Usut punya usut, inilah beberapa alasan kami tetap memilih kereta. Pertama, tarifnya beda jauh dengan bus, saat itu tarif kereta Kaligung Jurusan Tegal--Semarang  kelas ekonomi hanya Rp 15.000,00 dan Rp 25.000,00 untuk kelas bisnis. Sedangkan tarif bus patas mencapai Rp 40.000,00. Naik KA Kaligung kelas ekonomi jauh lebih asyik daripada yang bisnis karena tempat duduknya yang berjejer seperti di busway membuat ruangan terasa lebih lebar. Kedua, waktu tempuh yang lebih pendek, berbeda 1-1,5 jam dengan bus. Ketiga, ramai-ramai duduk di kereta (meski terkadang lesehan) dengan teman-teman adalah hal yang mengasyikkan, bisa ngobrol ngalor-ngidul. Keempat, ini nih yang tak ditemui di jalur kereta api lainnya selain di jalur Pantai Utara Jawa yaitu pemandangan laut dan hutan karet di daerah Ujung Negoro Kabupaten Batang. Pemandangan laut yang masih alami ini memberikan kenikmatan tersendiri bagi para penumpang KA yang melaluinya. Setiap melewatinya saya ingin sekali mengabadikannya namun sampai saya lulus tak satu pun gambar dari  yang berhasil saya peroleh karena kondisi kereta yang seringnya penuh sesak membuat saya tak bisa mengambil gambar dengan posisi yang nyaman.
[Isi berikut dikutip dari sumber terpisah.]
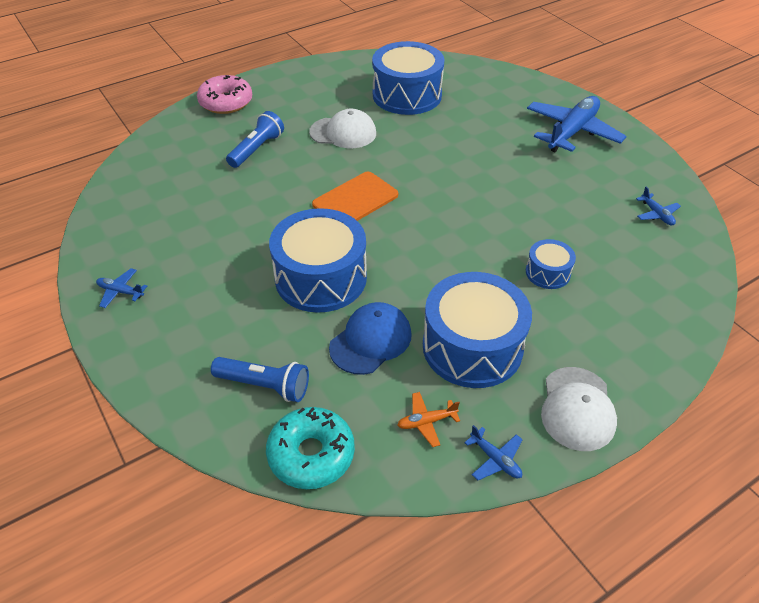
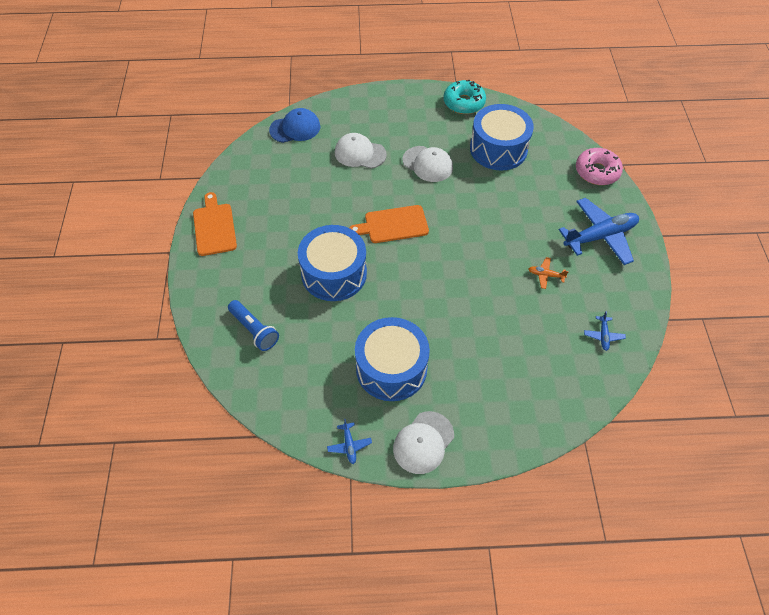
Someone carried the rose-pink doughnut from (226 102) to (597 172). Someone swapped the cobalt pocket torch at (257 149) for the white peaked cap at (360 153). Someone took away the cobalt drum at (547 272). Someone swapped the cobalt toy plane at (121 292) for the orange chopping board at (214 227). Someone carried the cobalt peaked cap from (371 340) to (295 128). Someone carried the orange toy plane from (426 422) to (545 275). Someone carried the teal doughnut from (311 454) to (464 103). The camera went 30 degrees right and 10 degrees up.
Kini, setelah tiga tahun saya baru melaluinya kembali saya pun akhirnya bisa mengambil beberapa gambar dengan kamera pocket saya. 



Terlihat Pantai Ujung Negoro dari Kereta Api (Andam, 2014)

Sekarang, dengan pelayanannya yang lebih baik, KA tetap menjadi favorit kami meski tarifnya juga meningkat menjadi Rp 50.000,00. KA Kaligung juga telah berubah nama menjadi KA Kaligung Mas. Kini tidak hanya KA Kaligung Mas saja yang siap mengantarkan penumpang Jurusan Tegal—Semarang, tetapi juga ada KA Kamandaka Jurusan Purwokerto—Semarang yang juga bisa dinikmati oleh penumpang dari Pemalang, serta KA Pekalongan Ekspres--Semarang yang dapat dinikmati oleh penumpang dari Pekalongan.